Puyehue-Cordón Caulle ash makes it to Buenos Aires and Paraguay
The eruption that started Saturday at Puyehue-Cordón Caulle along the Chilean-Argentine border is still going – and still causing problems for people living in the zone where ash and pumice (see below) is falling. The plume itself is spreading to the north and east of the volcano as you can see in an image posted on the NASA Earth Observatory In fact, cities as far afield as Buenos Aires are feeling the effects of the ash, with flight delays and diversions in and out of the major international airport in that city, along with some flights in and out of Paraguay.
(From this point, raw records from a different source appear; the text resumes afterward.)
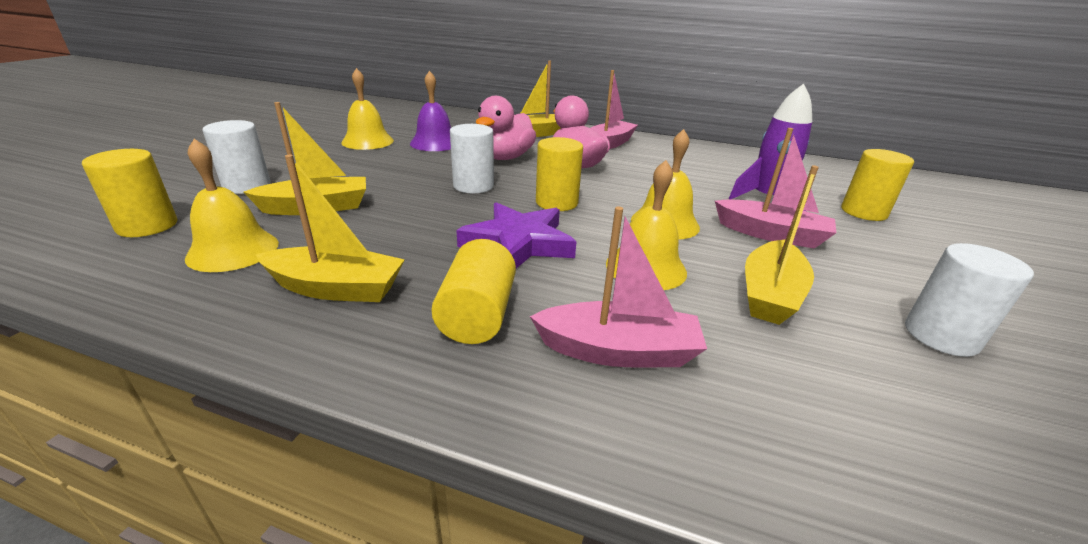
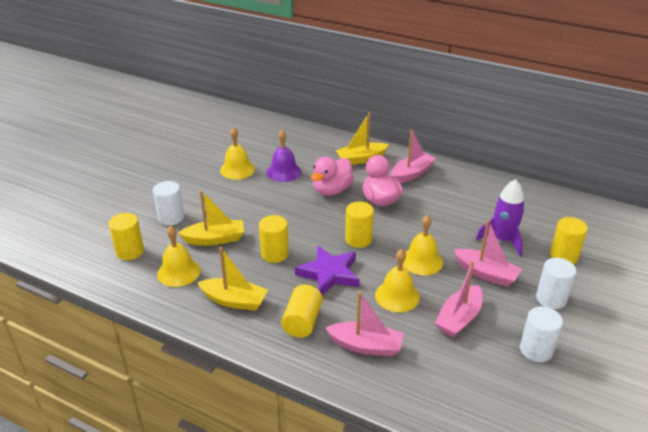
camera: 10 degrees right, 5 degrees up
white cylinder [450,124,494,193] -> white cylinder moved to [536,258,576,309]
yellow boat [745,165,819,325] -> pink boat [435,261,483,337]
none -> yellow cylinder [259,215,289,263]

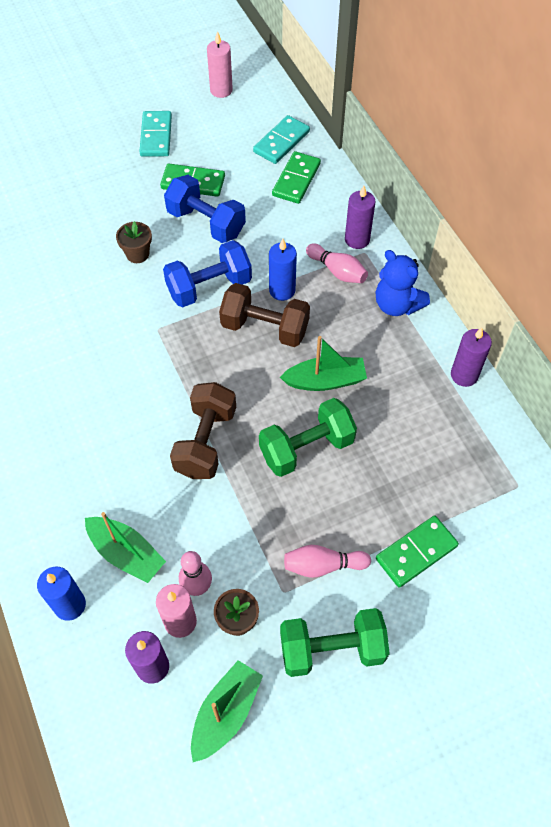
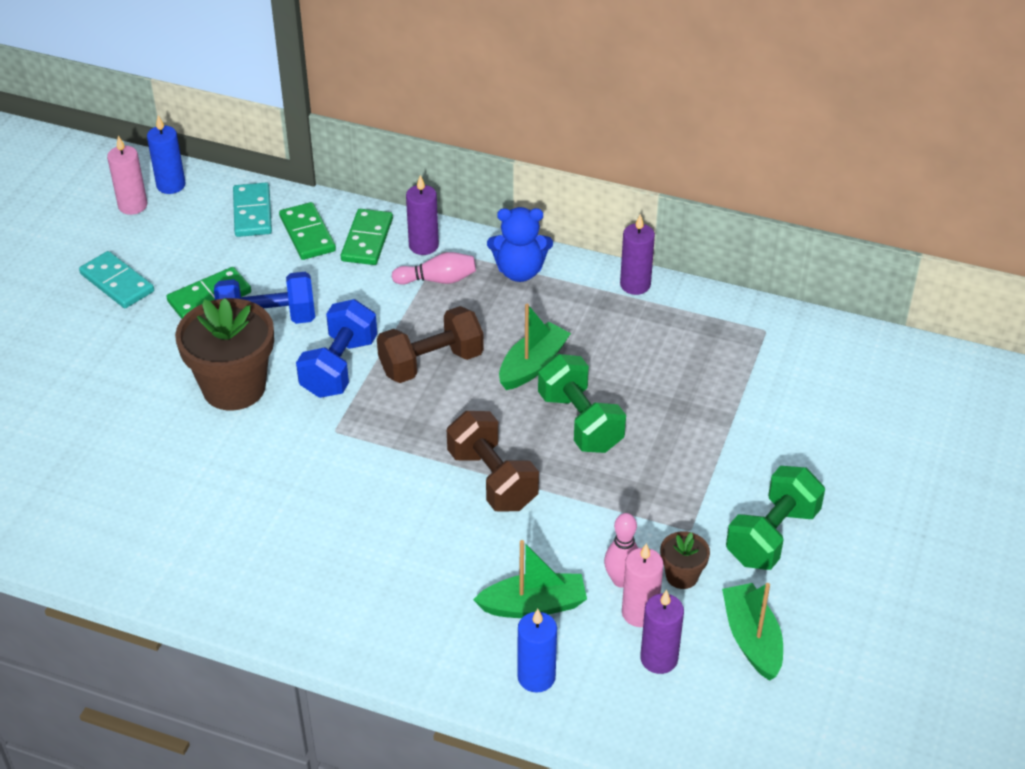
camera: 45 degrees left, 15 degrees down
brown flower pot [116,221,152,263] -> brown flower pot [175,298,274,411], size x2.14
green dumbbell [259,398,357,477] -> green dumbbell turned 45 degrees counterclockwise [538,354,626,453]
blue candle [269,239,297,301] -> blue candle moved to [147,116,185,194]
pink bowling pin [284,545,371,578] -> none
green domino [376,516,459,588] -> green domino moved to [341,209,393,265]

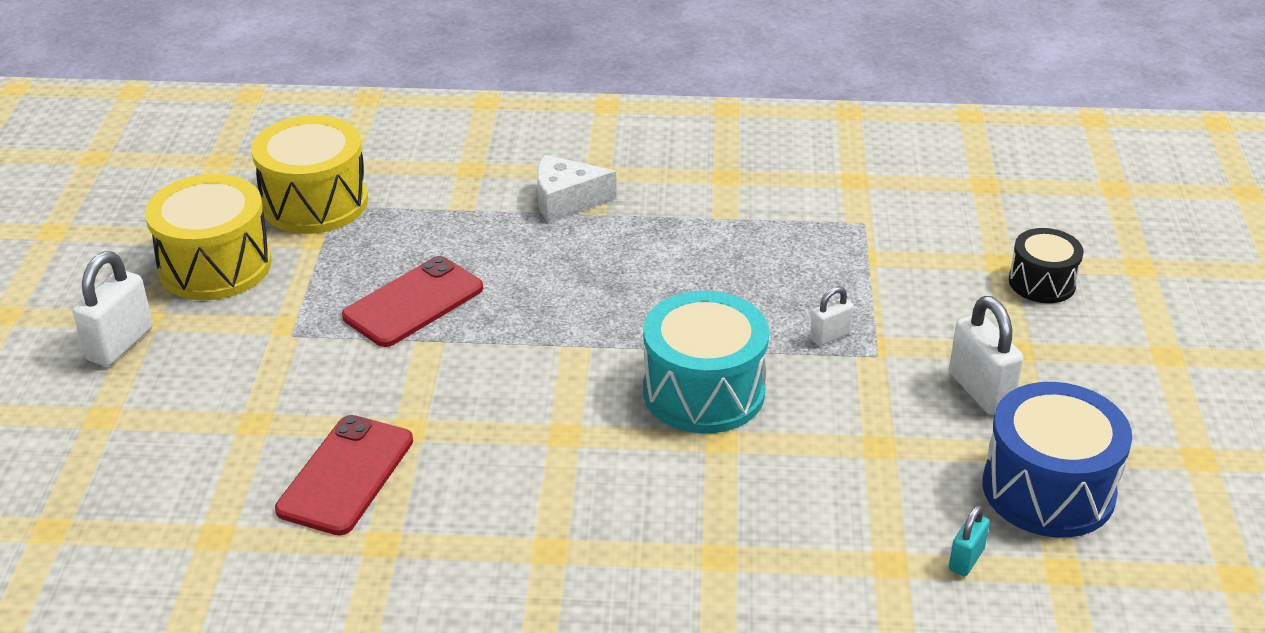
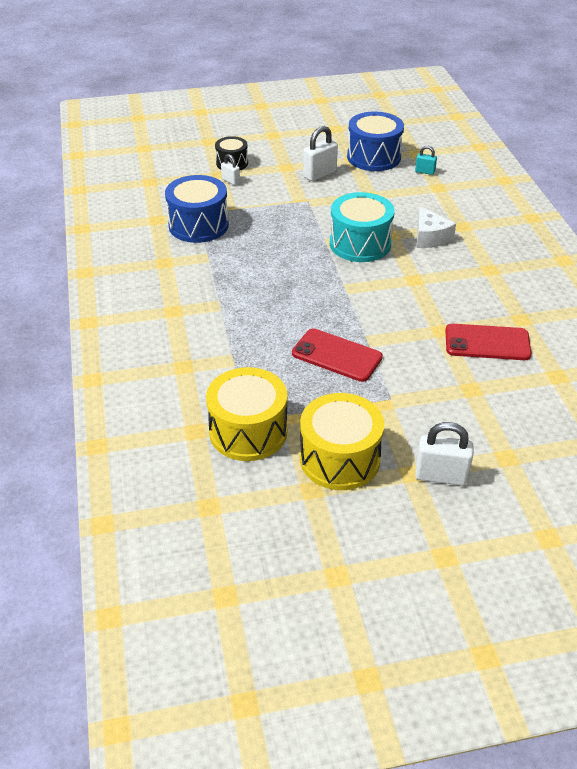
camera: 105 degrees left, 5 degrees up
white cheese [537,155,617,222] -> white cheese moved to [417,206,456,248]
white padlock [810,286,854,346] -> white padlock moved to [221,154,240,185]
none -> blue drum [165,175,229,243]

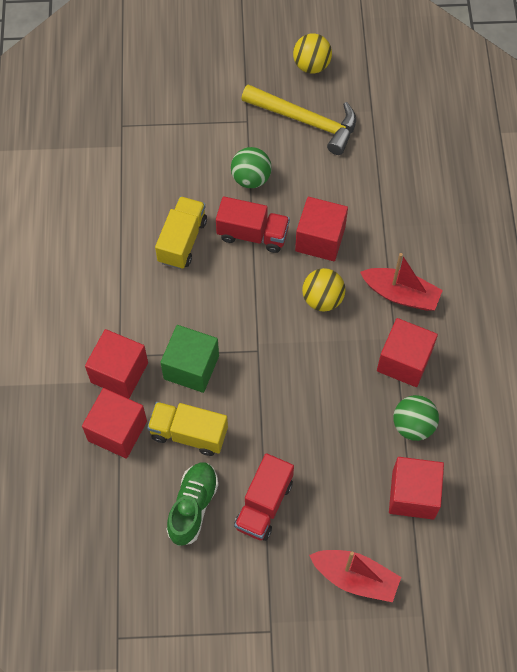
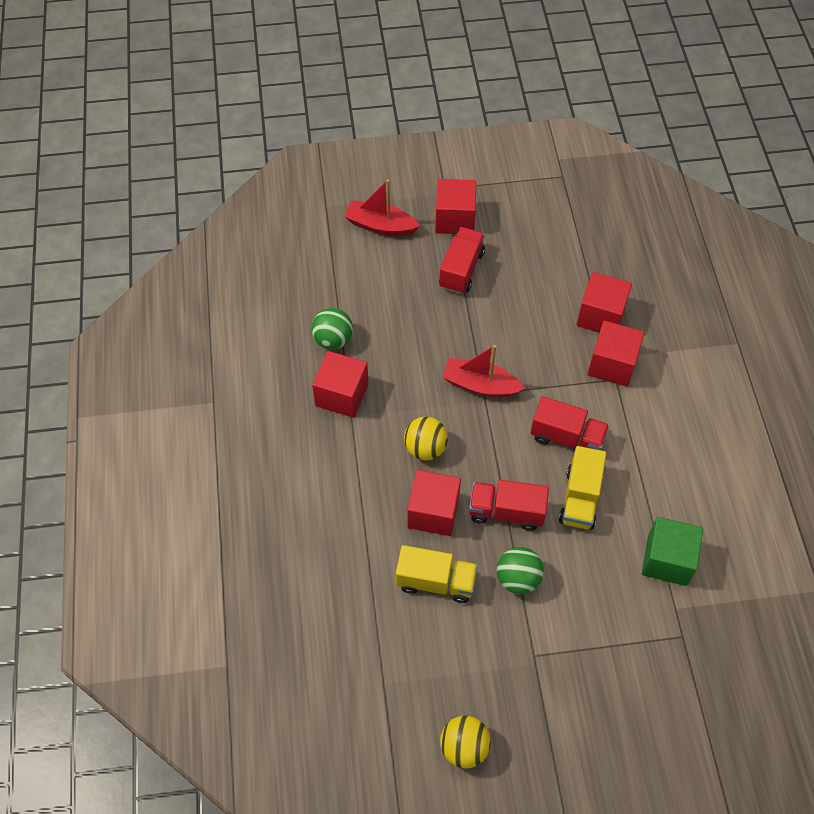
camera: 175 degrees right, 5 degrees down
yellow truck [147,402,228,456] -> yellow truck moved to [396,545,478,603]
green cube [160,325,219,393] -> green cube moved to [642,517,703,586]
green shoe [166,462,219,546] -> none
yellow hammer [241,84,356,155] -> none
red boat [360,253,443,311] -> red boat moved to [442,345,525,397]
red cube [389,457,444,520] -> red cube moved to [435,179,476,234]
none -> red truck [530,396,609,450]

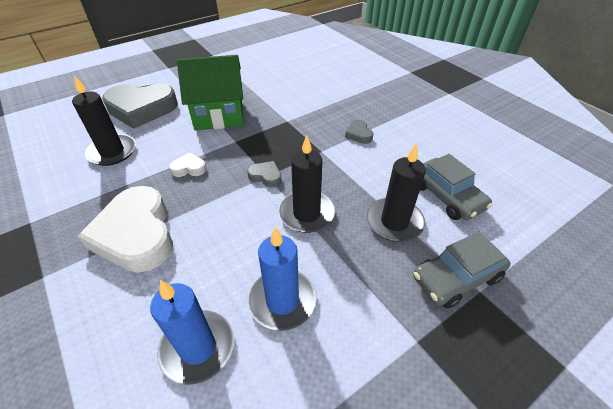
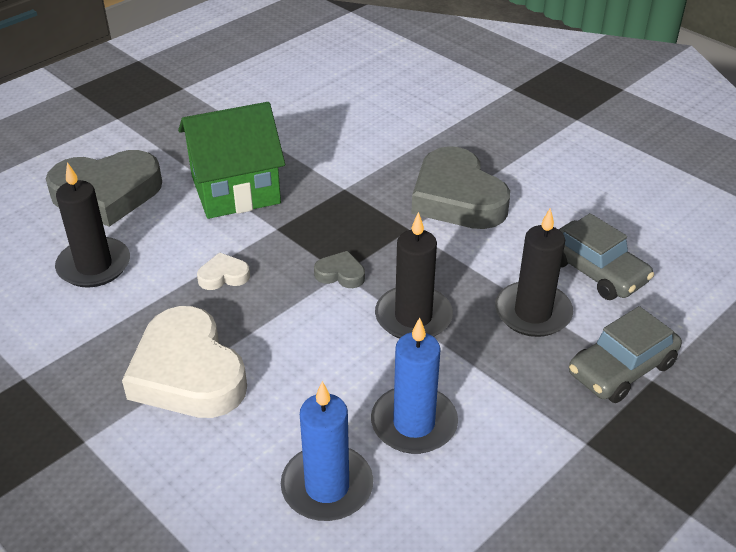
camera: 10 degrees left, 5 degrees down
grey heart [345,120,373,144] -> grey heart [411,146,510,229], size x2.34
The ash may even reach Brazil later in the week. These problems may not be short-lived as SERNAGEOMIN geologists say the eruption could last days to weeks. The mayor of Bariloche, one of the cities along the border most hit by the ash, has been telling residents that it is best to stay at home to avoid the ash hazard. The biggest issues for the residents will be keeping water supplies safe from the ash, although the winds are turning in favor of Bariloche for the time being. However, evacuations are continuing in areas near the volcano.
Pumice fall from Puyehue-Cordón Cauile
It appears that the eruption is continuing to wane some (spanish) and SERNAGEOMIN director Enrique Valdivieso says lava flows (spanish) from Puyehue-Cordon Caulle shouldn’t be ruled out (although the real hazard is still the heavy ash fall). The number of earthquakes and amount of tremor at the volcano have been in decline as well, but they are still keeping the volcano at Red Level 6 (moderate eruption). The Atlantic posted probably one of the best galleries I’ve seen for the eruption so far, capturing both the ash plume and the heavy ash fall related to the volcano. Top left: The ash plume from Puyehue-Cordón Caulle spreading across South America on June 7, 2011.